Focus article by Linda Naylor.
LONDON (ICIS)--Polypropylene (PP) buyers in Europe are facing hikes in May, but the differing price expectations of producers has led to confusion over the size of the increase, market sources said on Thursday.
“I have got plus €10/tonne for one [PP] grade,” said one buyer, “but another supplier is looking for plus €25-30/tonne.”
“It’s early yet,” said a producer, “but we are getting some increases of €35/tonne.”
Some buyers are delaying purchases to get a better idea of the price direction for the month, but producers’ stocks are low and most are in no hurry to sell.
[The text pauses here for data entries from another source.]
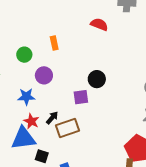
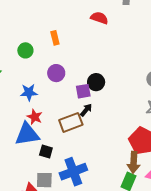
purple circle: (44, 75) -> (56, 73), moved
black circle: (97, 79) -> (96, 82), moved
black arrow: (52, 118) -> (86, 110), moved

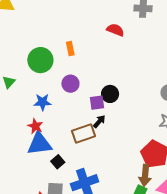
green circle: (25, 50) -> (40, 60), size x1.6
red star: (35, 117) -> (35, 126), moved
black square: (46, 152) -> (58, 162), turned 32

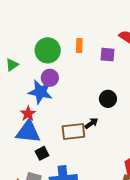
purple circle: (70, 84) -> (50, 78), moved
blue star: (43, 102) -> (40, 92), size x1.4
purple square: (97, 103) -> (108, 55), moved

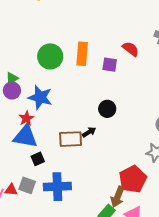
orange rectangle: (79, 46) -> (82, 54), size x1.6
green triangle: (12, 65) -> (12, 78), moved
purple circle: (50, 78) -> (12, 91), moved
“Some customers are refusing to pay our increases, but there isn’t much alternative supply available,” said one producer. “We are tight, we don’t need to sell low.”
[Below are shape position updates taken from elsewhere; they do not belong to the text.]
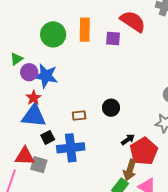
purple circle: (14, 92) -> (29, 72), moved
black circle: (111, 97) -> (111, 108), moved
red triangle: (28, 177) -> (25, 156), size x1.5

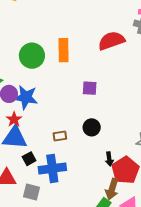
red semicircle: (133, 21) -> (111, 41), turned -52
purple square: (113, 39) -> (90, 88), moved
black arrow: (128, 140) -> (109, 159), turned 120
gray square: (39, 165) -> (31, 192), moved

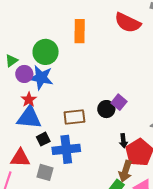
red semicircle: (111, 41) -> (128, 23), turned -136
green circle: (32, 56) -> (46, 52), moved
purple square: (90, 88) -> (119, 102), moved, turned 35
brown rectangle: (60, 136) -> (74, 117), size x1.5

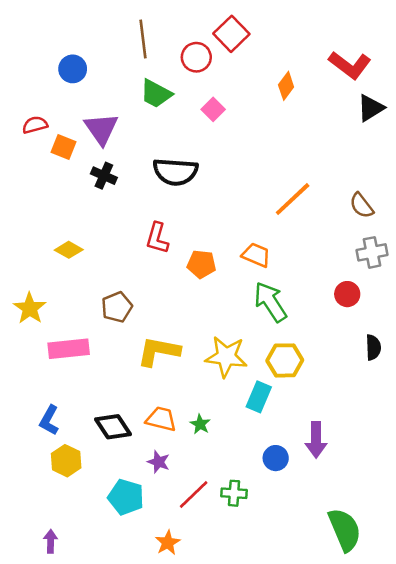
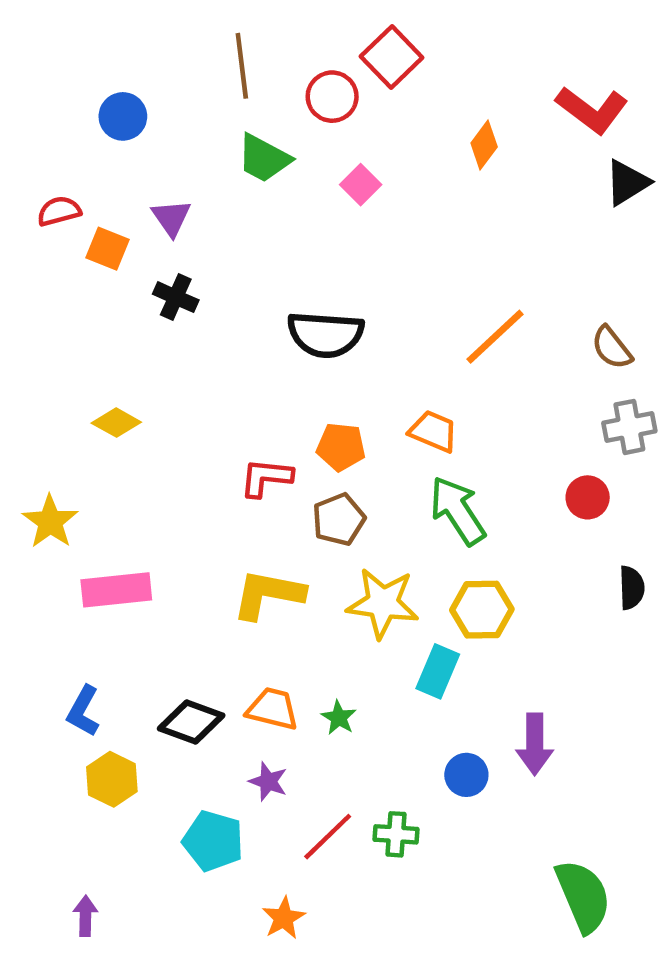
purple triangle: (101, 129) -> (171, 218), size x0.7
black semicircle: (175, 172) -> (325, 334), moved
red L-shape: (157, 238) -> (266, 478), moved, turned 80
brown pentagon: (117, 307) -> (339, 519), moved
black diamond: (113, 427) -> (191, 722), turned -36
A spot PP buyer that has had success in getting hold of some polyethylene (PE) volumes at a very attractive price, agreed it was not easy to get hold of PP at workable levels.
“I’m really juggling to get all I need,” it said. “We are not seeing any imports, but we were expecting the PP guys [producers] to be looking for bigger increases given the circumstances.
Net homopolymer injection prices were said to be trading around €1,280/tonne FD (free delivered) NWE (northwest Europe) minimum. Prices were at €1,220/tonne in early March and have risen steadily since.
PP has tightened considerably over the past weeks as propylene availability issues have impacted output. Some imports of Asian propylene are due in Europe in May but this product is already committed, and PP players do not expect it to have much impact on pricing.
Propylene spot remains firm, around the level of contract. The May monomer contract rose by €10/tonne, and it is this monomer increase that many PP buyers are aiming to get in their PP prices for May.
The situation is complicated by the number of propylene-linked deals in the European PP sector. Those buyers who have this link applied to their PP pricing will be seeing a €10/tonne hike in May prices.
Some sellers do not see a problem with this, and at least one was offering big hikes to calm buying interest as its stocks were too low to cope with demand.
Others were approaching the market with more moderation, to be able to maintain an element of stability that has been absent from the PP market for some years. Early 2014 saw a period of stability not seen for some time.
PP producers are fairly relaxed for the market in the weeks to come as propylene is expected to remain tight as long as crackers are reduced to prevent oversupply in the PE sector.